La movilidad de personas por todo el orbe aportó su
granito de arena. En los puertos de Europa Occidental había un extraordinario
abigarramiento de gentes de todas partes de mundo portadores de cepas gripales diferentes,
que probablemente permitió el desarrollo de un virus híbrido extraordinariamente
virulento.
La alarma se insinúa a partir del 26 de mayo, en el
momento en el que se aprecia una elevación de la mortalidad habitual. Una
mortalidad que llegó en la capital del reino a más de cien personas diarias. A
escala mundial la morbilidad afectó entre el 50 o el 80 por ciento de la
población; y la mortalidad llegó a cifras relativas del 3 por ciento alcanzando
un número que superó los veintiún millones de almas.
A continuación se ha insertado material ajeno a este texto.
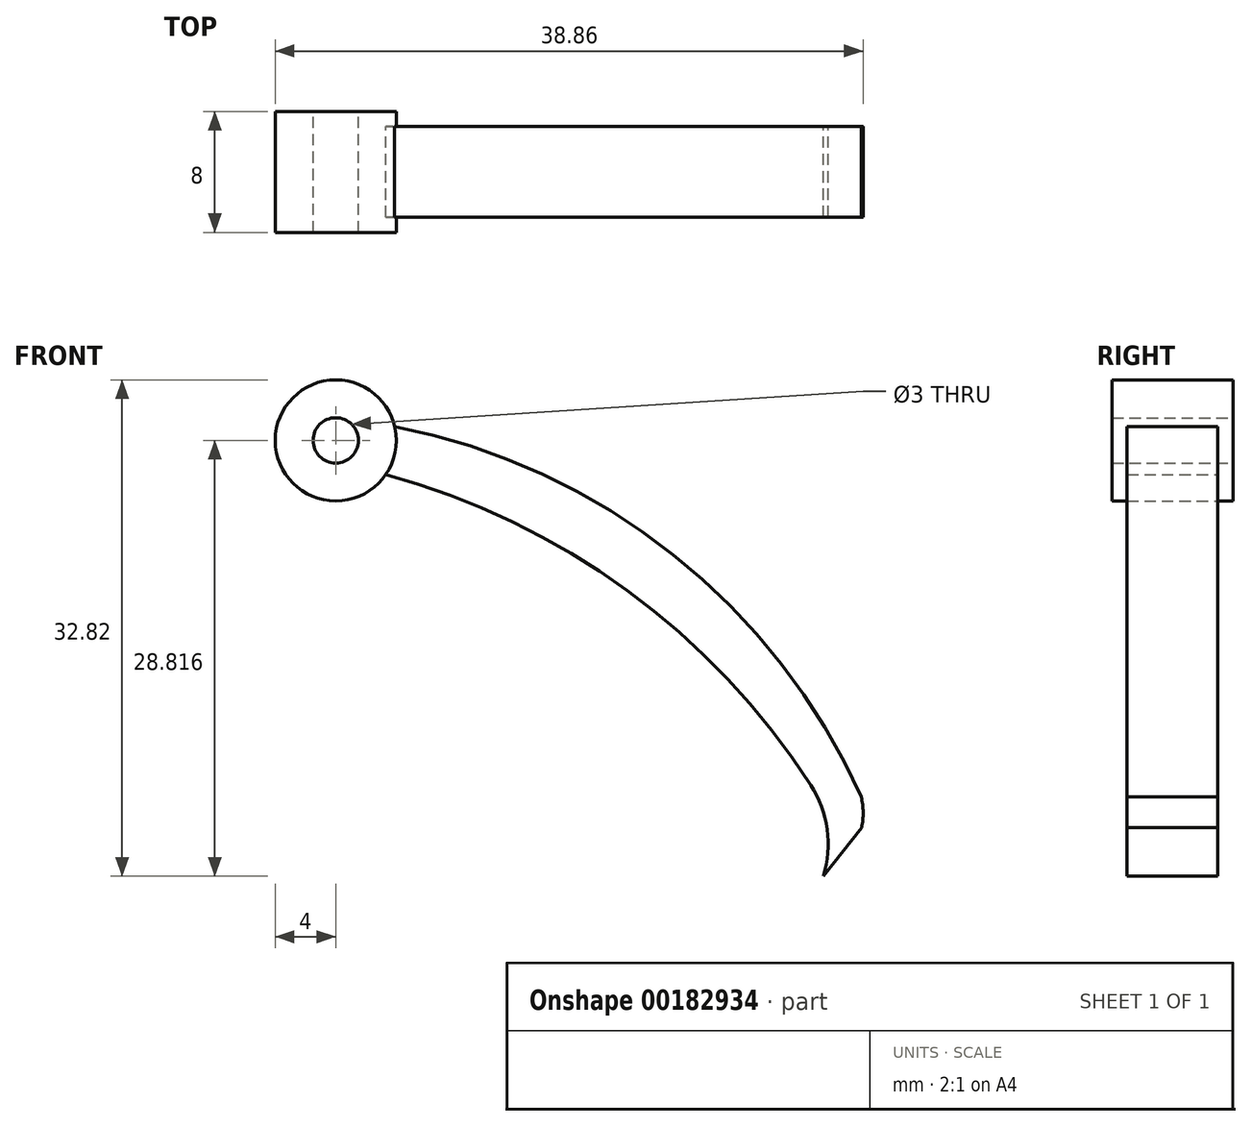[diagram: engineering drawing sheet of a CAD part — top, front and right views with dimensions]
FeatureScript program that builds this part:
annotation { "Feature Type Name" : "Feature", "Feature Type Description" : "" }
export const myFeature = defineFeature(function(context is Context, id is Id, definition is map)
    precondition{}
    {
        {
            var Q0;
            Q0=qCreatedBy(makeId("Front.planeOp"),FACE);
            var sketch = newSketch(context, id + "F0", { "sketchPlane" : qUnion([Q0])});
            skPoint(sketch, "E0.center", {"position": v(-0.03, 0) * mm});
            skLineSegment(sketch, "E1", {"start": v(0, 0) * mm, "end": v(-0.03, 0) * mm});
            skLineSegment(sketch, "E2", {"start": v(-0.03, 0) * mm, "end": v(0, 0.04) * mm});
            skArc(sketch, "E3", {"start": v(31.4, 46.86) * mm, "mid": v(19.25, 59.73) * mm, "end": v(3.3, 67.38) * mm});
            skPoint(sketch, "E3.startSnap0", {"position": v(33.76, 42.76) * mm});
            skLineSegment(sketch, "E4", {"start": v(32.2, 40.8) * mm, "end": v(32.2, 40.82) * mm});
            skLineSegment(sketch, "E5.trimOffspring", {"start": v(32.2, 40.8) * mm, "end": v(34.76, 44.04) * mm});
            skPoint(sketch, "E6.orphan", {"position": v(33.76, 42.78) * mm});
            skArc(sketch, "E7", {"start": v(32.2, 40.8) * mm, "mid": v(32.49, 43.92) * mm, "end": v(31.4, 46.86) * mm});
            skArc(sketch, "E8", {"start": v(34.76, 44.04) * mm, "mid": v(34.86, 45.06) * mm, "end": v(34.73, 46.08) * mm});
            skArc(sketch, "E9.trimOffspring", {"start": v(34.73, 46.08) * mm, "mid": v(22.3, 62.1) * mm, "end": v(3.9, 70.57) * mm});
            skCircle(sketch, "E10", {"center": v(0, 69.65) * mm, "radius": 4 * mm});
            skCircle(sketch, "E11", {"center": v(0, 69.65) * mm, "radius": 1.5 * mm});
            skSolve(sketch);
        }
        {
            var Q0;
            {var subQ2=sQuery(id+"F0.wireOp",EDGE,"E3");Q0=makeQuery(id+"F0.imprint","IMPRINT",FACE,{"disambiguationData":[TD([[makeQuery(id+"F0.imprint","IMPRINT",EDGE,{"derivedFrom":subQ2}),-1.0]])]});}
            extrude(context, id + "F1", {"entities" : qUnion([Q0]), "endBound" : BoundingType.SYMMETRIC, "depth" : 6 * mm});
        }
        {
            var Q0;
            Q0=makeQuery(id+"F0.imprint","IMPRINT",FACE,{"disambiguationData":[TD([[makeQuery(id+"F0.imprint","IMPRINT",EDGE,{"derivedFrom":sQuery(id+"F0.wireOp",EDGE,"E11")}),-1.0]])]});
            extrude(context, id + "F2", {"entities" : qUnion([Q0]), "operationType" : NewBodyOperationType.ADD, "endBound" : BoundingType.SYMMETRIC, "depth" : 8 * mm});
        }
    });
Teatros y lugares públicos comenzaron a cerrar sus
puertas. Comenzaron a desbordarse las pasiones, y los rumores más infundados
comenzaron a tomar carta de naturaleza, Las gentes comenzaron a mirarse con
desconfianza por miedo al contagio. El agua, el café, el trabajo en locales cerrados,
los sermones de las iglesias, y los viajeros de allende nuestras fronteras, eran
tratados con recelo.
La situación sanitaria en España, a decir de
algunos, “sólo se encontraba en papel de oficio; pero, la organización activa
de laboratorios y personal idóneo, que es la base de la profilaxia biológica esa
no existe en España.
Los centros de enseñanza se cerraron, y la apertura
del curso se retrasó.
No ayudó tampoco mucho, el desplazamiento de los
veraneantes, que, del norte de España, trajeron la enfermedad a la capital.
En los inicios de 1919 la epidemia se ha extendido
por todo el mundo, inclusos Australia. Todas las medidas profilácticas se demuestran
ineficientes.
Un año después de iniciada la epidemia, en España
se estimaron que un total de ocho millones de ciudadanos fueron los afectados,
y las muertes originadas superaron con creces las doscientas mil.
Una vez más España tuvo que arrastrar el san
Benito de algo que no fue en absoluto su responsabilidad; si es que
responsabilidad se puede pedir en el desarrollo de una epidemia tan sumamente
letal como la denominada “Gripe Española”.